People can use their refund to achieve their financial goals in a few ways. The first is to find a purpose. Think about how you’re using your tax refund. Are you spending it on temporary things? A recent survey found 15% of people planned on spending their tax refund on essentials like gas and groceries. If this is truly where your need is the greatest, please use your refund on those essentials. If these needs are met, find a purpose for your money. How can you spend your refund that you will remember later? Small expenses on temporary things like dinners out, trendy clothing or the latest health fad will likely be forgotten 20 to 30 years down the road. Consider spending your refund on things that add value to your life.
Another use would be to eliminate debt. One of the most beneficial things you can do during your working years is eliminate your debt. Compounding interest works against us when we’re dealing with debt. As high-interest debt compounds on a monthly, weekly or daily basis, depending on the repayment agreement, your balance increases along with the amount of time it will take you to pay it back. Also, consider the returns on your investments. If your returns on investments aren’t equal to or higher than the interest rate on your debt, you’re losing money and need to take care of your debt ASAP. The arrival of your tax refund might be the perfect time to make a larger payment on your debt to decrease the principal amount or eliminate the debt altogether.
Finally, look for ways to put your money to work for you! Use your refund to save for your future. Unlike the negative impact compounding interest has on debt, compounding interest can significantly grow your investments. The sooner you get started, the longer the investment has to grow. Consider opening a Roth IRA or an after-tax account. You will need to pay taxes up front, but the money contributed to these types of accounts grow and are withdrawn tax-free in retirement.

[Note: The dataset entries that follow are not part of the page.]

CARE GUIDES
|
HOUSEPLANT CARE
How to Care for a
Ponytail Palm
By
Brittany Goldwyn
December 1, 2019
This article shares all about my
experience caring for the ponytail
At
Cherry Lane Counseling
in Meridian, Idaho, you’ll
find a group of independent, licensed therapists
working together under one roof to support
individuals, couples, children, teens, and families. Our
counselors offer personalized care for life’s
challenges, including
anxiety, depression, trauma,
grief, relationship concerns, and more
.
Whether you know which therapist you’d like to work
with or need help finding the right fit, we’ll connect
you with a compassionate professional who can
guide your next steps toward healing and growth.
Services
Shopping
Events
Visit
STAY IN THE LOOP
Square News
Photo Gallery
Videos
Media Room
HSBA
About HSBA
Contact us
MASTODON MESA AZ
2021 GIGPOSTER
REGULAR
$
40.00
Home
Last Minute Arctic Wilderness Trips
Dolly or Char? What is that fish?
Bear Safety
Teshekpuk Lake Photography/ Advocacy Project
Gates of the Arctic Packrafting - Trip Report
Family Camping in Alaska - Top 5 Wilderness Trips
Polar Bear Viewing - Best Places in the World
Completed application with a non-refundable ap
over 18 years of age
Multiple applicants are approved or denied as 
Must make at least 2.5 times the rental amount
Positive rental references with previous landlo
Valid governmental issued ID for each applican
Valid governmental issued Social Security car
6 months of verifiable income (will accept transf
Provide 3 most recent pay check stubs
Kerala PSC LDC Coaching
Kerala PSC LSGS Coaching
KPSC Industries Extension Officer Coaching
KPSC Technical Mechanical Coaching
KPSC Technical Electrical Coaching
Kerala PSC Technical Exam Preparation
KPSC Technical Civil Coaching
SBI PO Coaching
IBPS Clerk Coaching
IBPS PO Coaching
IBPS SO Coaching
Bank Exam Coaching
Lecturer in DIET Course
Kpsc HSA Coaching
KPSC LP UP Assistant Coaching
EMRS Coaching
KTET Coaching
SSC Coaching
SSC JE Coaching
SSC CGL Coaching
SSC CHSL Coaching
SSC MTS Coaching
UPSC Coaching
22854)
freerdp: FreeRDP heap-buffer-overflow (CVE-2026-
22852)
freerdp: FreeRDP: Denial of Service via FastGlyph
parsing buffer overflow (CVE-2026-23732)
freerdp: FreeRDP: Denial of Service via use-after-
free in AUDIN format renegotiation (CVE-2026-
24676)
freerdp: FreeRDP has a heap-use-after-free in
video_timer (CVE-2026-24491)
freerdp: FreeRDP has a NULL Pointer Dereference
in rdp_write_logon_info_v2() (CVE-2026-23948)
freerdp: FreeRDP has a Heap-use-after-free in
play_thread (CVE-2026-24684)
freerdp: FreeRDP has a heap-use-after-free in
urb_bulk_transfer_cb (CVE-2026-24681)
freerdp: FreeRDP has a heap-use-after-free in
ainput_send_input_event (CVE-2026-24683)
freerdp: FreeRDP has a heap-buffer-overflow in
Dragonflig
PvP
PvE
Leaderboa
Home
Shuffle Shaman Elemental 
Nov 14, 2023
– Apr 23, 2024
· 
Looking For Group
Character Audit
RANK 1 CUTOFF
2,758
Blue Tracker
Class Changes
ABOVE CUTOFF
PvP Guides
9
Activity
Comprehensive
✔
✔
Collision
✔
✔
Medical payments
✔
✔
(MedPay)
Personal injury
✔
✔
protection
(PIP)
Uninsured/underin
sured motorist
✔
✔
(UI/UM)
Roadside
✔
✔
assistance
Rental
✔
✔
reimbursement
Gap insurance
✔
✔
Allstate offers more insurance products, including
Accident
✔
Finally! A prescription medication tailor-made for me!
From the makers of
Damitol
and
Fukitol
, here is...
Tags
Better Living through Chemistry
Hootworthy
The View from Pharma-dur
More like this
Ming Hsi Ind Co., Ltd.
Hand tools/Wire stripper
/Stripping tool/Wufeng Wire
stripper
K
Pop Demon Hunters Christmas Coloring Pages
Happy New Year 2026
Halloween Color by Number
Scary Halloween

Many people view their tax refund as a windfall or free money! However, the money you receive back from the IRS was money you earned the year prior. You’ve simply given it to the IRS to hold onto without accruing interest, and you are now getting back in the form of a refund. I hate to break it to you, but that money doesn’t hold the same purchasing power as when you gave it to the IRS. Think about the rapid increase of inflation in the last year; $100 doesn’t go as far as it did a year ago. If you get a large refund year after year, consider increasing your withholding. This will put more money in your paycheck now and decrease the amount you get in a refund. If you’re always paying come tax day, decrease your withholding. You will see your paycheck decrease slightly, but over the long term your tax bill should decrease since you’re giving the IRS more money throughout the year. Review your W4 form and, if necessary, adjust your withholding through your employer and consult with a CPA if you have any questions.